RECORDS PROVIDED below:

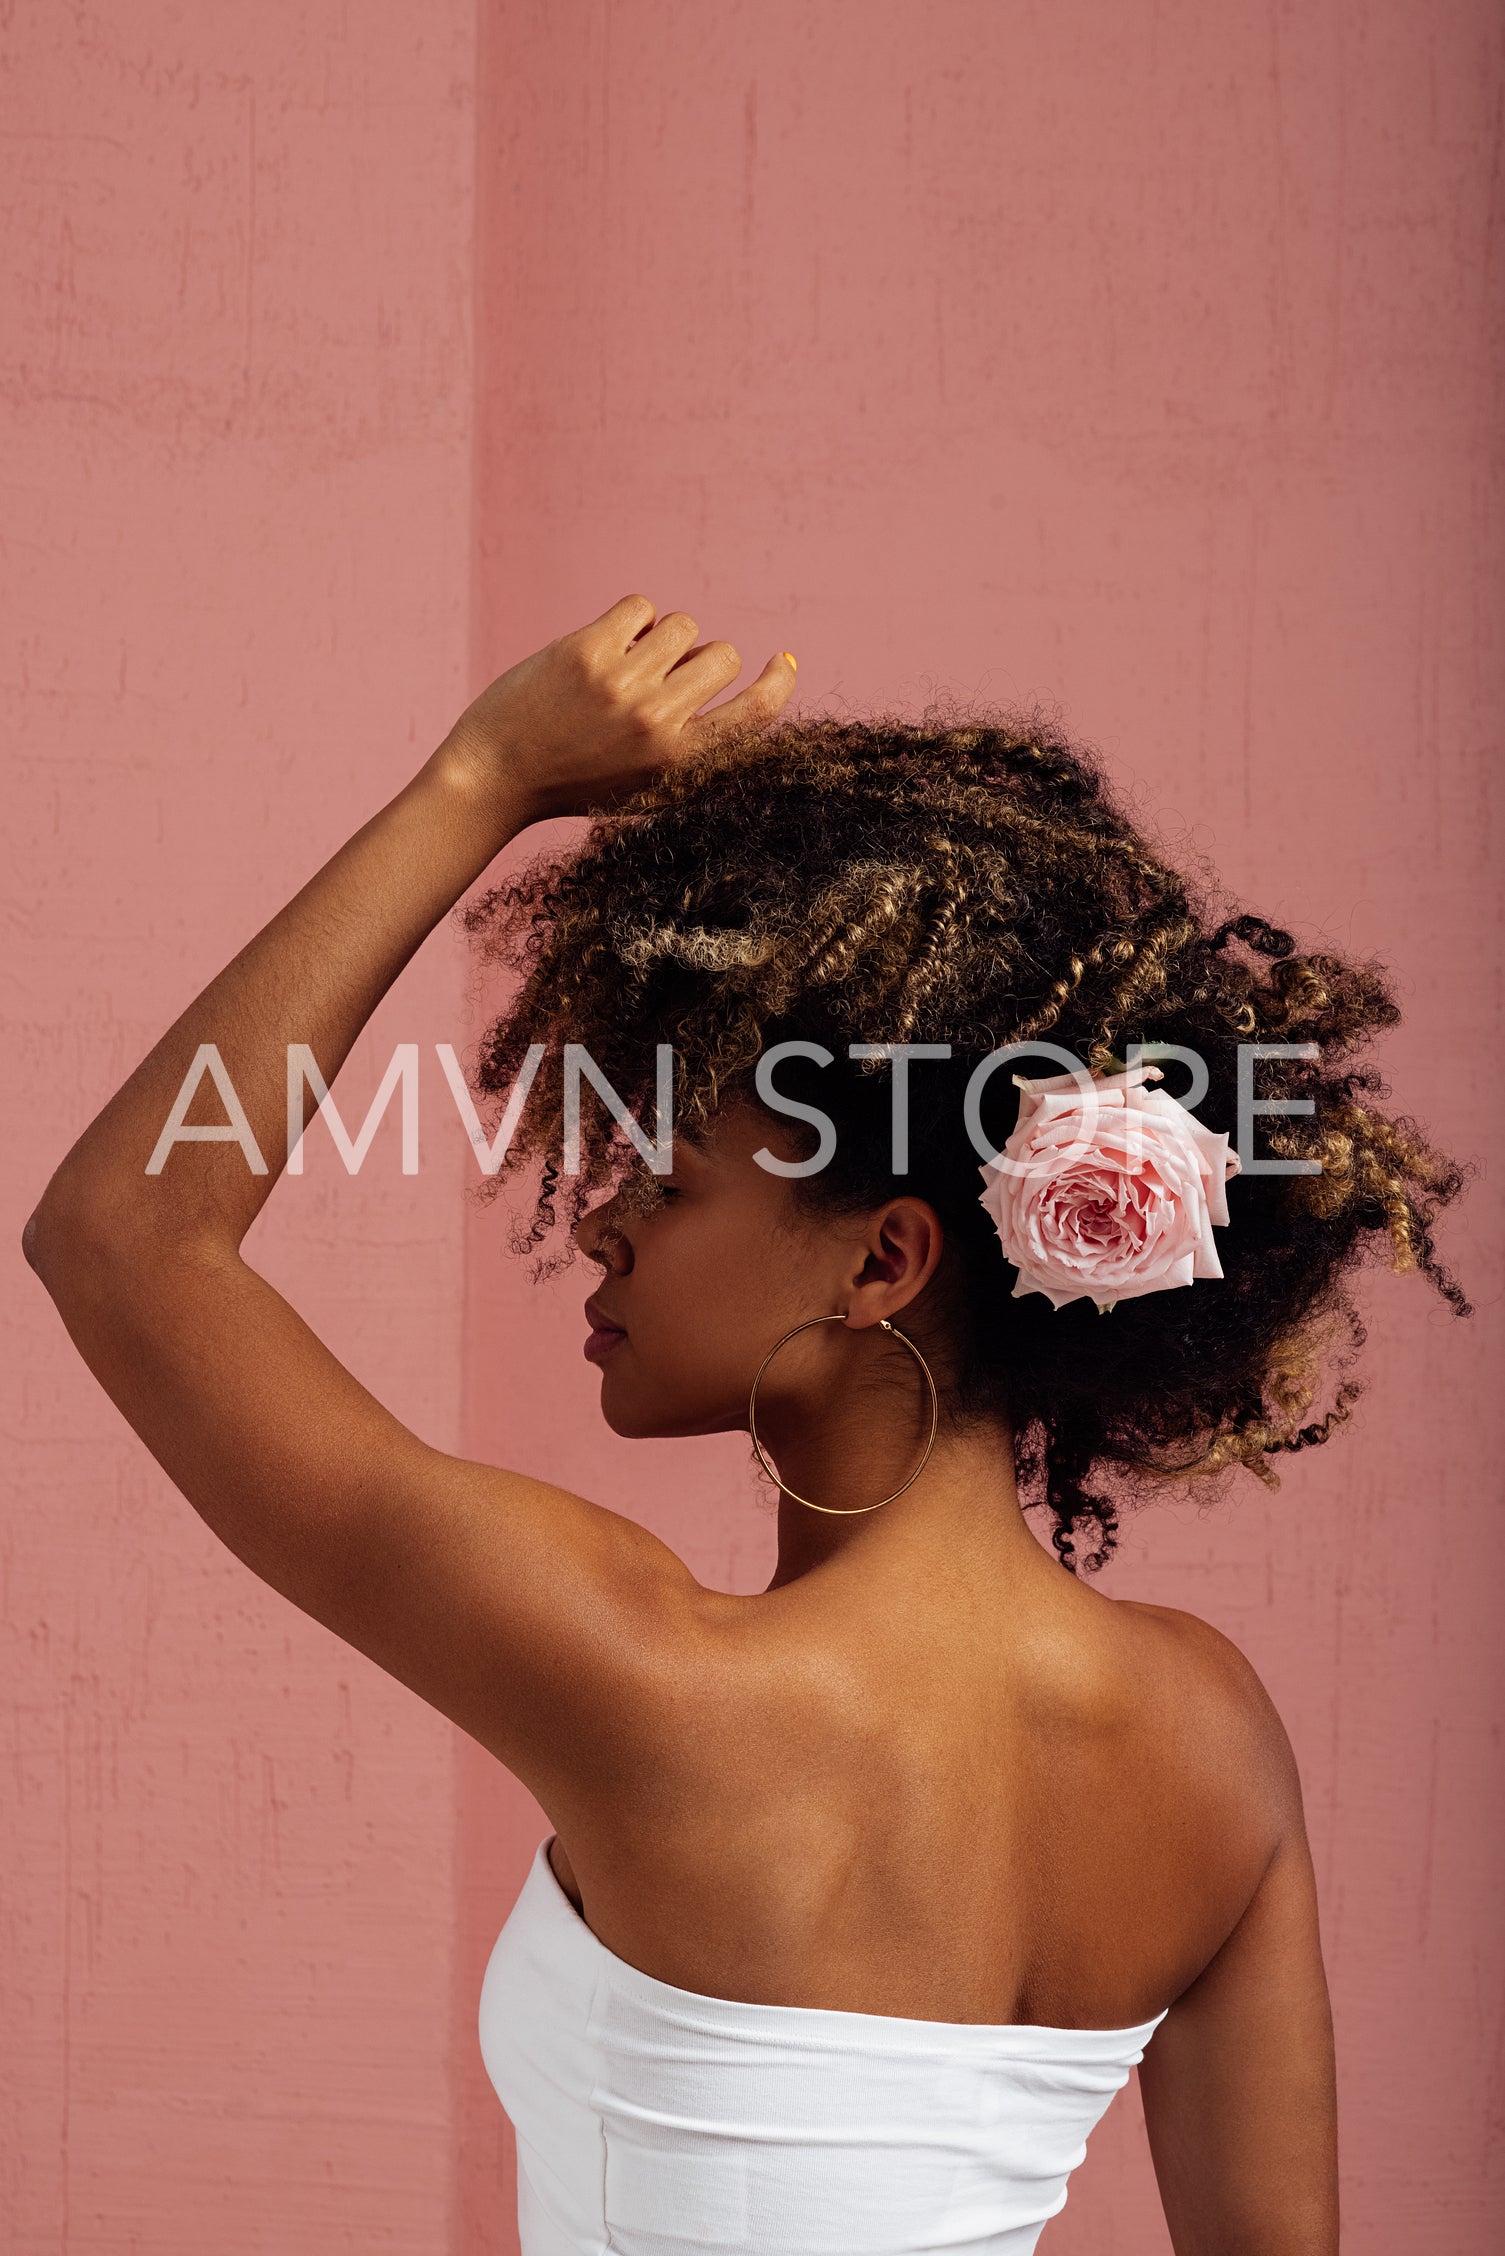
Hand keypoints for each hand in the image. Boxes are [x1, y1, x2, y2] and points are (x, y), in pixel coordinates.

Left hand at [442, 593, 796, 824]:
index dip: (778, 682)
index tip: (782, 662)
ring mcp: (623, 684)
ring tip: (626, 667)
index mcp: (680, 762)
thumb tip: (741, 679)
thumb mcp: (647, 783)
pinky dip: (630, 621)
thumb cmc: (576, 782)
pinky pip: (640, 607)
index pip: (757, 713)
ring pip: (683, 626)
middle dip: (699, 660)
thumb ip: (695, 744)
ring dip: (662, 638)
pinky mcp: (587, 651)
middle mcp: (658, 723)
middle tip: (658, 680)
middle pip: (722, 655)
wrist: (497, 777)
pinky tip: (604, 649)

End of RECORDS PROVIDED.
RECORDS PROVIDED below:

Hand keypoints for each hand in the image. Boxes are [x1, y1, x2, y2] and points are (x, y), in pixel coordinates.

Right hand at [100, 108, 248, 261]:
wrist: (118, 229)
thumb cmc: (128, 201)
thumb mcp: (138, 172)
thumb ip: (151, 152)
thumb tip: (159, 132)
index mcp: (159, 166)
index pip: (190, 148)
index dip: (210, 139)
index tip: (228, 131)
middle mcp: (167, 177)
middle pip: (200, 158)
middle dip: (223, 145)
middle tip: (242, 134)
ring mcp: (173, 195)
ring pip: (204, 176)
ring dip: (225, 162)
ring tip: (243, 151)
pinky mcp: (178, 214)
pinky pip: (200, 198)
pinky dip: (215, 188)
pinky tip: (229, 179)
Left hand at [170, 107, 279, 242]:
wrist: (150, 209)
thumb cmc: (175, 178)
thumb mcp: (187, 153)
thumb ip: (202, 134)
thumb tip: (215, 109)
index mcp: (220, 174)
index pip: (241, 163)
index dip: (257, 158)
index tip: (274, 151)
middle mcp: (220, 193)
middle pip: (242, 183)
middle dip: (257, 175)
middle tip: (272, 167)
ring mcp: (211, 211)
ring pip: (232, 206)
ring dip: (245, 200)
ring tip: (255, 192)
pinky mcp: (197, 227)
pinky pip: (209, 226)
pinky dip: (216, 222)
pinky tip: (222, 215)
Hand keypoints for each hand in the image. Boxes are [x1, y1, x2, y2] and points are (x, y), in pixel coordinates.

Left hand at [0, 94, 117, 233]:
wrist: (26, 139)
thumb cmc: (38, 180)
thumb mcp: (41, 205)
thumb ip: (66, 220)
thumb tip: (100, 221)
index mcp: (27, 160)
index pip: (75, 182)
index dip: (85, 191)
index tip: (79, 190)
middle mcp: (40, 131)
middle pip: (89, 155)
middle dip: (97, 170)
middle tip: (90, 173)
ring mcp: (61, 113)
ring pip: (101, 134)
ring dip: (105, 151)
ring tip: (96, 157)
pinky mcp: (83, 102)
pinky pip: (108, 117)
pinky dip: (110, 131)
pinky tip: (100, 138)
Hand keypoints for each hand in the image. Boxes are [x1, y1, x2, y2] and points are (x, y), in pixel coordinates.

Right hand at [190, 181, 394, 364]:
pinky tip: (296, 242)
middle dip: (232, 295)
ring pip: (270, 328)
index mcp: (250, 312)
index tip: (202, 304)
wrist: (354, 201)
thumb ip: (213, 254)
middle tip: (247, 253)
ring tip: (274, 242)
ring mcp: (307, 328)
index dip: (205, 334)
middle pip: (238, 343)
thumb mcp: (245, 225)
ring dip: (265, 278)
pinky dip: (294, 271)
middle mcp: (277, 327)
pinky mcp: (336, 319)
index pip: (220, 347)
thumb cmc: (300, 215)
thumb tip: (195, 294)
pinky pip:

End of RECORDS PROVIDED.

- WHAT YOU ARE ASKED TO DO -
In the entries above, find the line with "pinky tip: (222, 215)" and the line with "pinky dip: (110, 131)", then restate word for word both of them and every line between, with nothing more.

- ANSWER AREA -
pinky tip: (222, 215)
Hand keypoints for each hand in the image. Boxes are [x1, y1, x2, y2] and points are (x, y), in pixel coordinates.

Left hand at [0, 94, 117, 233]:
wrist: (26, 139)
thumb cmc: (38, 180)
thumb mcp: (41, 205)
thumb ip: (66, 220)
thumb tip: (100, 221)
index mcp: (27, 160)
index pip: (75, 182)
index dip: (85, 191)
index tip: (79, 190)
middle mcp: (40, 131)
middle pip: (89, 155)
middle dip: (97, 170)
middle tip: (90, 173)
ring mcp: (61, 113)
ring pip: (101, 134)
ring dip: (105, 151)
ring tip: (96, 157)
pinky mcp: (83, 102)
pinky pip: (108, 117)
pinky dip: (110, 131)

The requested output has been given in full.